In most cases, the term “child custody” refers to a set of responsibilities and power that a parent has to a child or children. Some jurisdictions use child custody with a definition that excludes unmarried parents. The courts in most states have a preference to use the phrase “child custody” in deciding custody issues. Most child custody battles are thought to occur when one of the parents has primary custody of the child or children, or when one of the parents has more physical or legal custody of the child or children than the other parent.
Generally speaking, different types of Child Custody exist depending on where you live. In St. Louis, there are two main types of custody disputes; joint custody and sole custody. When the state grants sole custody to one of the parents, that parent has total control of and has access to the child or children of that parent. If the court grants joint custody to both parents, then it is called shared custody. If only one of the parents has legal custody, then it is called single-parent custody.
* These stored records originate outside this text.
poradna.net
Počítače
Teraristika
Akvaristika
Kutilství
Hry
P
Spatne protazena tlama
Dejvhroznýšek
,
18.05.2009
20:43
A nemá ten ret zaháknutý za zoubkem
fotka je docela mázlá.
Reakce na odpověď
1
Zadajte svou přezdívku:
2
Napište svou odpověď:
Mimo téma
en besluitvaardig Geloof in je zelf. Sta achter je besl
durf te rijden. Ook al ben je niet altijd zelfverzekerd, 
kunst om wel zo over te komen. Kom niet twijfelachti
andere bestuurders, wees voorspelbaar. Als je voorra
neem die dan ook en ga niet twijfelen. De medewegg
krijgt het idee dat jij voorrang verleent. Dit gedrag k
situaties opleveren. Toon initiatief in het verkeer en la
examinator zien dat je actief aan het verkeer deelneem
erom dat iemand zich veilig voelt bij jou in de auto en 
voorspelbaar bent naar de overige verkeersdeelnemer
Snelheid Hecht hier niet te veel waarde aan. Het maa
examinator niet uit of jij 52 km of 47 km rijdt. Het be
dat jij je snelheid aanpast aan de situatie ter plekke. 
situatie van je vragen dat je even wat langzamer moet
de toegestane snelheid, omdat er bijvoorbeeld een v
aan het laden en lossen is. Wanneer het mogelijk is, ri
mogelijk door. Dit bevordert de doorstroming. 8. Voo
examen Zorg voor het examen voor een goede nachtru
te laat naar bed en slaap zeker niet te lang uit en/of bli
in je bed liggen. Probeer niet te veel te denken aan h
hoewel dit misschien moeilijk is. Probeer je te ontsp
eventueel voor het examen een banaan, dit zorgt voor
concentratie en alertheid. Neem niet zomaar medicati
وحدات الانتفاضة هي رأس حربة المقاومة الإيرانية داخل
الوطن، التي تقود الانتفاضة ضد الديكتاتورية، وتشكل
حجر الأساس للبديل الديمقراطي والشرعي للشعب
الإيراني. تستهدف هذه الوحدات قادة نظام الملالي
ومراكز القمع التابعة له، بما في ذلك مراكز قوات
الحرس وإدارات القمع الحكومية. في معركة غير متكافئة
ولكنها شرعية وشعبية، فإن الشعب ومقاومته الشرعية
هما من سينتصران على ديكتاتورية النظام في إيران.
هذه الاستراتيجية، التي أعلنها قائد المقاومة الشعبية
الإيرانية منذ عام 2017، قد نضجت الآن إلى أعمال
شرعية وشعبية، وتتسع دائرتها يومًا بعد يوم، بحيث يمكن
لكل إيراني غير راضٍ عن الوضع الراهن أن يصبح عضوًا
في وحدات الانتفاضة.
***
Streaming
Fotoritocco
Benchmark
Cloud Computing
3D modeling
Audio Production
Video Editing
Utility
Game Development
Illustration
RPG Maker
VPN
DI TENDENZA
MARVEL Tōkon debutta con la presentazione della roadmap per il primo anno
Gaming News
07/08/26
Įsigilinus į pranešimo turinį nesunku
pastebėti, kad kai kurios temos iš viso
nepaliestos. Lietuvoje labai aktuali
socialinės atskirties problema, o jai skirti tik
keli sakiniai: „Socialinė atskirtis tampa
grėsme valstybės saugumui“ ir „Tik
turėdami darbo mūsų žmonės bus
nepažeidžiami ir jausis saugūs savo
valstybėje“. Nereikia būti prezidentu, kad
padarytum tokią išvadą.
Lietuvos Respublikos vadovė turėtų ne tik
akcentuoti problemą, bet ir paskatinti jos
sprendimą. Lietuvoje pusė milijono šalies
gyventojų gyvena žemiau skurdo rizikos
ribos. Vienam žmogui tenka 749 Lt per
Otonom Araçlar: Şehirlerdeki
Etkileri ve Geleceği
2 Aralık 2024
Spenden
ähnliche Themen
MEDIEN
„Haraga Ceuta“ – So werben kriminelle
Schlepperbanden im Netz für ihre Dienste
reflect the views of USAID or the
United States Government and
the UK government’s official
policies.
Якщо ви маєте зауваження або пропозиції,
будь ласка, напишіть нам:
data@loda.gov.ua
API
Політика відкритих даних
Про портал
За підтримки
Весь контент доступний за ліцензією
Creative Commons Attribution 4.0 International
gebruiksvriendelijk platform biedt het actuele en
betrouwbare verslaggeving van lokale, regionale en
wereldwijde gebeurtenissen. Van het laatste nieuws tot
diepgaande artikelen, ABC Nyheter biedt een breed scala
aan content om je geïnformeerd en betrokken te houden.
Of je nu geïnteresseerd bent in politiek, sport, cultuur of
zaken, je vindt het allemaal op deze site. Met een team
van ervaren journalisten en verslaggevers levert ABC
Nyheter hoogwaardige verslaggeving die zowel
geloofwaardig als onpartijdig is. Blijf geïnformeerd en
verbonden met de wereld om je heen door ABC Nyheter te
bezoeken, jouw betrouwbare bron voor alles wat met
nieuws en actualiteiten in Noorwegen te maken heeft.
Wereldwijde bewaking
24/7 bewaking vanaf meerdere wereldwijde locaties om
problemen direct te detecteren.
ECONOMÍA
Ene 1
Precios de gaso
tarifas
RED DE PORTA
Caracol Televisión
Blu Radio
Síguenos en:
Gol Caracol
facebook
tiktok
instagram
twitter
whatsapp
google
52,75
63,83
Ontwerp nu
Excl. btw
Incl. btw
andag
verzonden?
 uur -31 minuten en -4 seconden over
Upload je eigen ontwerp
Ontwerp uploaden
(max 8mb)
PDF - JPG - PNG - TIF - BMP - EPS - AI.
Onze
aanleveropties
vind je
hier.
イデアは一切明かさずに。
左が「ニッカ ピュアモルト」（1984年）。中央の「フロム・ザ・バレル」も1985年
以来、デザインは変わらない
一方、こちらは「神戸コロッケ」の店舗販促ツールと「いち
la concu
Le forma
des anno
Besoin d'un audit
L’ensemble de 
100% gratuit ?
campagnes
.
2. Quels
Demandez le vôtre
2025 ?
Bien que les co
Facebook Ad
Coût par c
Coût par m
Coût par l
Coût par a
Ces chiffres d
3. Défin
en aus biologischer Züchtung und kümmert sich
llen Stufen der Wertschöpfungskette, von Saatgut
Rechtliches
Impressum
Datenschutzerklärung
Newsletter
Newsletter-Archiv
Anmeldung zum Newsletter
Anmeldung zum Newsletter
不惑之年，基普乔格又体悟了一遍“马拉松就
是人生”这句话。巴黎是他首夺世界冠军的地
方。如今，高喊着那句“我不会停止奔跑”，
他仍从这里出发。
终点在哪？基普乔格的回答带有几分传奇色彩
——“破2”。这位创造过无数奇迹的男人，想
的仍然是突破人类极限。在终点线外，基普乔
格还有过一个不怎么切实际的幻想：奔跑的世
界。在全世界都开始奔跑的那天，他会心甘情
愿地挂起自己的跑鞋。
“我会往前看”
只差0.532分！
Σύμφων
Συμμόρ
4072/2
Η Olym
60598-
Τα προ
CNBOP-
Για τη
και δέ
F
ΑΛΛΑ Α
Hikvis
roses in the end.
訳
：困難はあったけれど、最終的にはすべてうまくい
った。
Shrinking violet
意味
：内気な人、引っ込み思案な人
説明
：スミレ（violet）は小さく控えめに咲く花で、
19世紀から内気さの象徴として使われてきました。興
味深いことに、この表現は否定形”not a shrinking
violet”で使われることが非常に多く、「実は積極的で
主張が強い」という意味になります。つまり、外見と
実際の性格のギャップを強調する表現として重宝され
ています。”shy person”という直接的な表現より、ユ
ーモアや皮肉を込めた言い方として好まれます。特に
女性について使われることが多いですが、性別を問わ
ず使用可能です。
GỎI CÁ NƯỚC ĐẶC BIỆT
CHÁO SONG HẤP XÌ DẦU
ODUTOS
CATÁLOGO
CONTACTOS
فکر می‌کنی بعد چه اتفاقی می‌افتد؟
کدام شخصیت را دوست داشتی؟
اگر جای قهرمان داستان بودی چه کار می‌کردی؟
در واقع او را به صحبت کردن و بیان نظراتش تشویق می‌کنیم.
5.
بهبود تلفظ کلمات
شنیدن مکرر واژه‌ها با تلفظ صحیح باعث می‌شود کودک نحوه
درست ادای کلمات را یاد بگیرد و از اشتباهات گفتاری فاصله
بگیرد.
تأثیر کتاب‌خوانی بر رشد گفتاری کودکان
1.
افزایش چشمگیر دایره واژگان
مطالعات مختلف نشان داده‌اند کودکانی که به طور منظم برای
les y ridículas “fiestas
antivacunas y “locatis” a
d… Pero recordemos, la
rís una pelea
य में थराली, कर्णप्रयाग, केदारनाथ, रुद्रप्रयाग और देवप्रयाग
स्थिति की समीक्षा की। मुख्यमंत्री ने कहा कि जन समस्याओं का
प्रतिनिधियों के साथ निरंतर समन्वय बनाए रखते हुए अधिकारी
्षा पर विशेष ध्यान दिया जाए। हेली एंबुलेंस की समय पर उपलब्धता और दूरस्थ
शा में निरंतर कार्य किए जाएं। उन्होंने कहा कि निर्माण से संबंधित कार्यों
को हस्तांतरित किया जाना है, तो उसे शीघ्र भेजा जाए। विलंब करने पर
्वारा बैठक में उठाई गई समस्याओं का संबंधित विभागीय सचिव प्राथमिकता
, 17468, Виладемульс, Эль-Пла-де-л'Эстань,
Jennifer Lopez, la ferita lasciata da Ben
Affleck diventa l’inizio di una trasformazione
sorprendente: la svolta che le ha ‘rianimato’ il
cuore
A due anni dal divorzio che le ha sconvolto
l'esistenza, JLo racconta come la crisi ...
Parents must often work out their own version of custody agreement. Joint custody agreements tend to be more fair because both parties are equally represented and are allowed to present their cases and make their wishes known to the judge. Parents must decide how much time the child will spend with each parent and how that time will be spent. Some judges prefer joint custody over sole because it allows both parents to spend quality time with the child. In the St. Louis visitation court, joint custody is usually the preferred arrangement because it tends to lead to a more peaceful and amicable relationship between the two parents.
Once a judge has ordered joint physical custody, that’s the only time the child spends with either parent. At that point, there is no time limit on visitation. Each parent can visit the child once in one month, twice in the same month and three times in any month. For the purposes of visitation rights, if one of the parents moves out of the state, the judge will consider the child to be in the custody and protection of that parent.
After a divorce, in order for the court to determine which party has legal custody of the child, they must look at the details of the divorce agreement, child custody laws in the state and any stipulations included in the agreement. A St. Louis family law attorney can help the judge make this determination. It is important to include everything in writing so the judge can make an informed decision. For details about child custody, please check out www.stlouisdivorcelawyers.net/child-custody/.
The parenting time schedule and visitation are usually governed by the visitation rights of each parent. If one of the parents is more likely to have frequent changes in routine, they may want to emphasize stability and predictability in the child’s schedule. On the other hand, if both parents frequently change their routines, they may wish to include flexibility in the visitation schedule. A parent can use a child glossary to list the ways that they wish to manage their child’s time. They can also work with the judge to ensure that their wishes are included in the parenting plan.